Taking all of this into consideration, I proposed a movement of the contest to the start of the fall season on the campus of SDSU. I knew with the contest location further east, away from our youths west of the river, travel would present some challenges. I also fully recognized that the timing with fall sports is less than ideal. And, I understand it will be a difficult adjustment for some parents and youth at first. However, I am confident we can offer an opportunity for 4-Hers to be a part of something they are proud of and which inspires them to want to do more for their own growth as livestock judgers. I grew up the son of an agriculture teacher. I had the opportunity to judge on a state winning livestock team and spend a year advocating for youth in agriculture as a State FFA Officer. I have always wanted to impact youth for the better and see the enjoyment of their accomplishments when success is met. We live in a time where animal agriculture is highly scrutinized and the next generation is going to face a tougher time than we already do. It’s my hope the 4-H membership and development of these youth will be strengthened by this change.

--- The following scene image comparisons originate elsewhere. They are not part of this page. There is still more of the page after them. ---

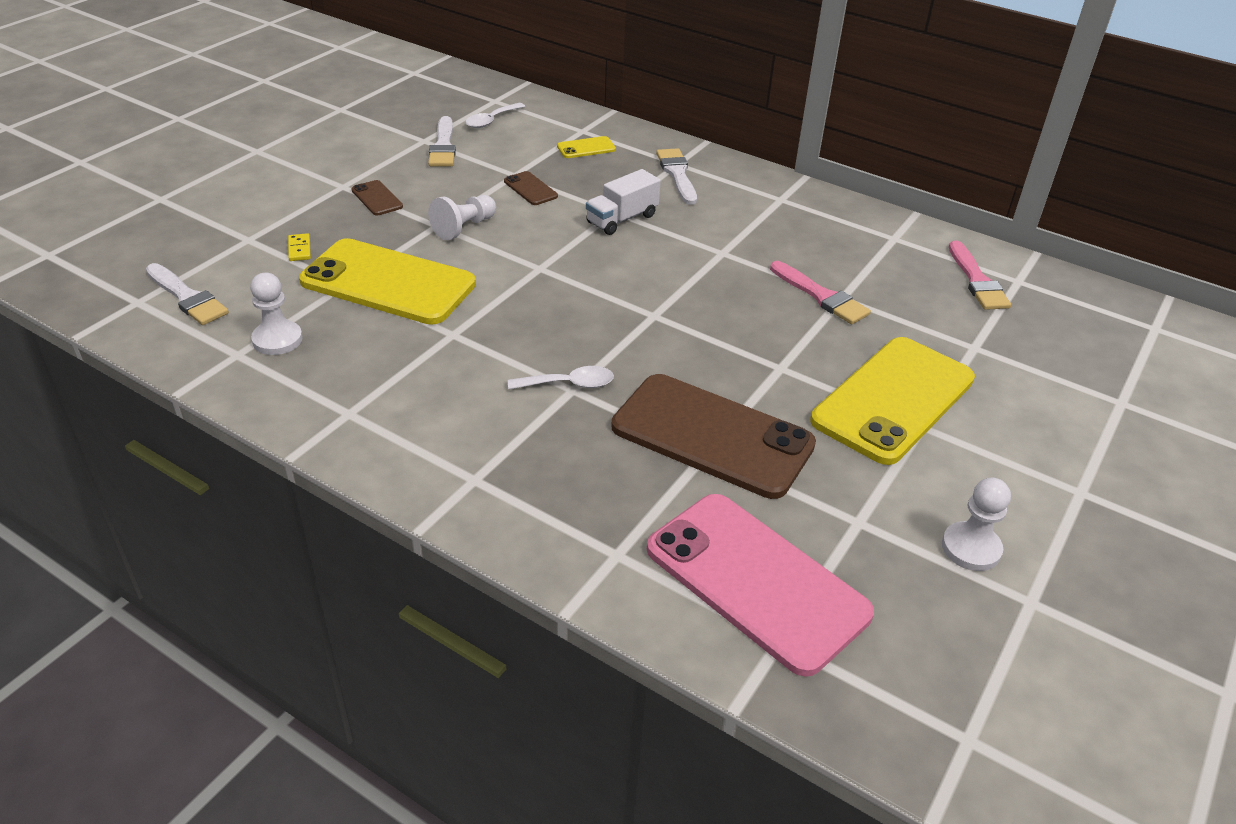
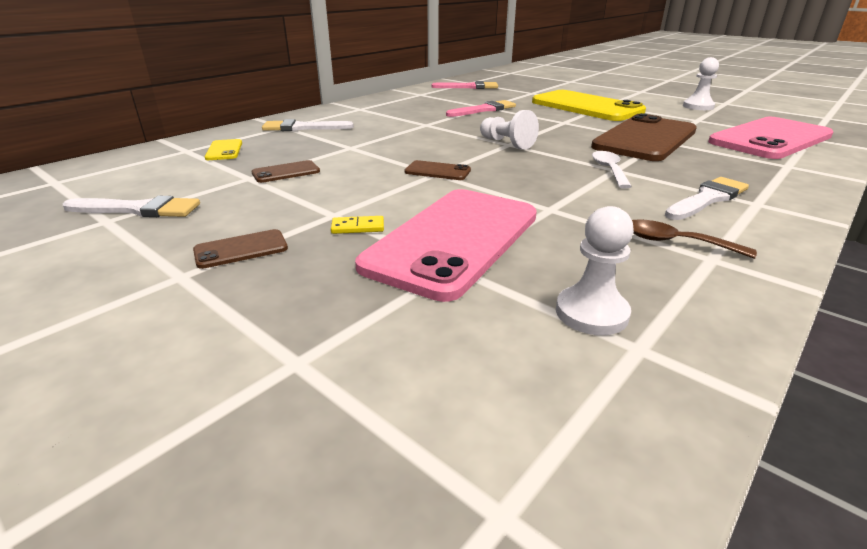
camera: 80 degrees left, 10 degrees down
(187, 297) = (485, 426): white brush -> white brush (707, 199)
(299, 249) = (352, 306): yellow domino -> yellow domino (358, 227)
(379, 398) = (675, 242): none -> brown spoon
(388, 283) = (454, 240): yellow phone -> pink phone
(464, 228) = (347, 201): white pawn -> white pawn (507, 143)
(491, 120) = (106, 184): white spoon -> none
(546, 268) = (437, 171): none -> brown phone
(622, 219) = (364, 145): white truck -> none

We will offer an excellent quality contest combined with exposing our youths to campus and the faculty that will hopefully teach them one day. We plan to offer campus tours for family members that travel, as well as for the different age groups competing in the contest. We hope to truly promote and highlight participation in the contest and the accomplishment of winning the State 4-H Livestock Judging Contest so more students will strive to learn and want to compete at a higher level. I am asking for your support and promising an experience your child will want to be a part of. It’s an exciting time to be a Jackrabbit; I hope you’ll want to be a part of it!
- McCann, J. S., & M.A. McCann (1992). Judging team members reflection on the value of livestock, horse, meats, and wool judging programs. Professional Animal Scientist, 8(3), 7.
- Nash, S.A. and L.L. Sant. (2005) Life skill development found in 4-H animal judging. Journal of Extension, 43(2).
- Rusk, C.P., C.A. Martin, B.A. Talbert, and M.A. Balschweid (2002). Attributes of Indiana’s 4-H livestock judging program. Journal of Extension, 40(2).